7 Not-So-Subtle Ways You’re Being Manipulated By Someone Who Apologizes But Doesn’t Change 

Do you know a manipulative apology when you hear one?

Or do you hear them more easily with some people than with others? 

Apologies without change — without any attempt to correct hurtful behavior or make amends — are not sincere.

And in many cases, which we describe in this post, they’re manipulative

Intentions matter, too.

Some folks use manipulative apologies out of habit or fear.

They’ll say anything to smooth things over and keep you from leaving them. 

Manipulators take it a step (or two) further. 

What Is a Manipulative Apology? 

If the manipulator apologizes, they do it in a way that points the finger back at you. 

The underlying message is, “I’m sorry you think I did (or said) something wrong, but ultimately, that’s on you. I’m innocent, you’re overreacting, and I’m hurt that you would attack me this way.”

Supplied material |
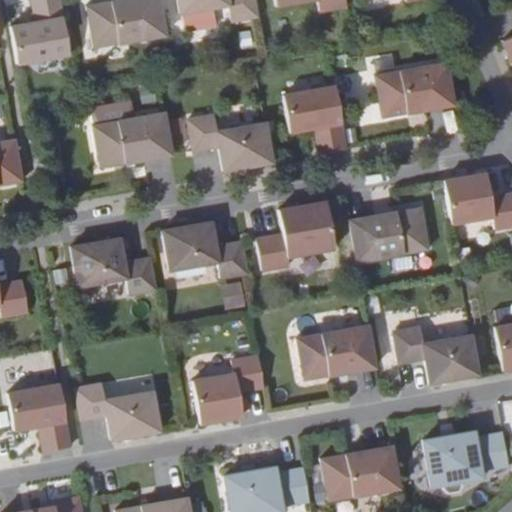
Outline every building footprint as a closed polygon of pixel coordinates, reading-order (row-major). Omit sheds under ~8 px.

Jobs |
1. Print the stretch of the manipulative apologies piece from "And in many" through "back at you.".
2. Answer these about the manipulative apologies piece:
(a) What does the piece say apologies without change are not?
(b) What two reasons does it give for why some folks use manipulative apologies?
(c) When a manipulator apologizes, what does the apology do?
3. Go on with the piece on manipulative apologies, starting after its last sentence.
The listing has nothing to do with the piece on manipulative apologies.

Results for each task |
1.
And in many cases, which we describe in this post, they’re manipulative

Intentions matter, too.

Some folks use manipulative apologies out of habit or fear.

They’ll say anything to smooth things over and keep you from leaving them. 

Manipulators take it a step (or two) further. 

What Is a Manipulative Apology? 

If the manipulator apologizes, they do it in a way that points the finger back at you.

2.
(a) They are not sincere.
(b) Habit or fear.
(c) It points the finger back at you.

3.
It’s one thing to begin an apology with, “I’m sorry, but… “ and finish it with a desperate attempt to clear your name or explain your actions. 

Trying to clear up a misunderstanding doesn’t automatically make you a manipulator. 

Apologizing with the goal of making the other person feel bad — and without the slightest intention of correcting your hurtful behavior — does. 

Do Manipulators Ever Really Apologize? 

Manipulators use fake apologies (among other tactics) to make you feel like you owe them something for calling them out. 

They’ll deny and gaslight you if that serves their purpose. But if they know you expect an apology and their gaslighting and denying just aren’t getting the desired effect, they’ll create an apology that’s worse than the original offense. 

So, yes, they sometimes do apologize. And those apologies often sound like the following:

  • “You’re right. I’m the worst boyfriend/girlfriend. I can’t do anything right!”
  • “Wow! I had no idea you’d react like this. I’m sorry, okay! Really! Are we good?”
  • “Fine! Sorry. I’m sorry, I’m sorry, I’m sorry. I’m sorry times infinity… !”
  • “I surrender to She-who’s-always-right. Can we stop fighting, now?”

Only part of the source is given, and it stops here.